**What to do**
For the entries that appear below, write out the exact text and omit the pictures.

**Data for processing**
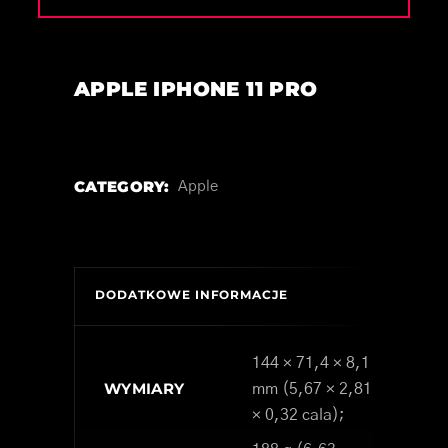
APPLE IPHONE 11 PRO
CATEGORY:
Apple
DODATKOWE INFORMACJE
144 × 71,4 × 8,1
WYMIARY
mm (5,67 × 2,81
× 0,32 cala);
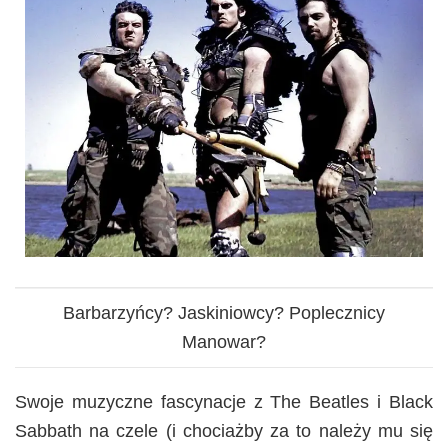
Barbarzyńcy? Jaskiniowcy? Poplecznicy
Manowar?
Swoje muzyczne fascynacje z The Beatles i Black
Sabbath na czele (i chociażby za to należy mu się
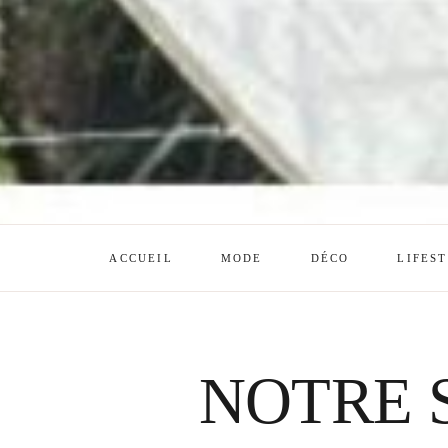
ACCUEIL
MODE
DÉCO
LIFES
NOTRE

**Task solution**
APPLE IPHONE 11 PRO
CATEGORY:
Apple
DODATKOWE INFORMACJE
144 × 71,4 × 8,1
WYMIARY
mm (5,67 × 2,81
× 0,32 cala);
Barbarzyńcy? Jaskiniowcy? Poplecznicy
Manowar?
Swoje muzyczne fascynacje z The Beatles i Black
Sabbath na czele (i chociażby za to należy mu się
ACCUEIL
MODE
DÉCO
LIFES
NOTRE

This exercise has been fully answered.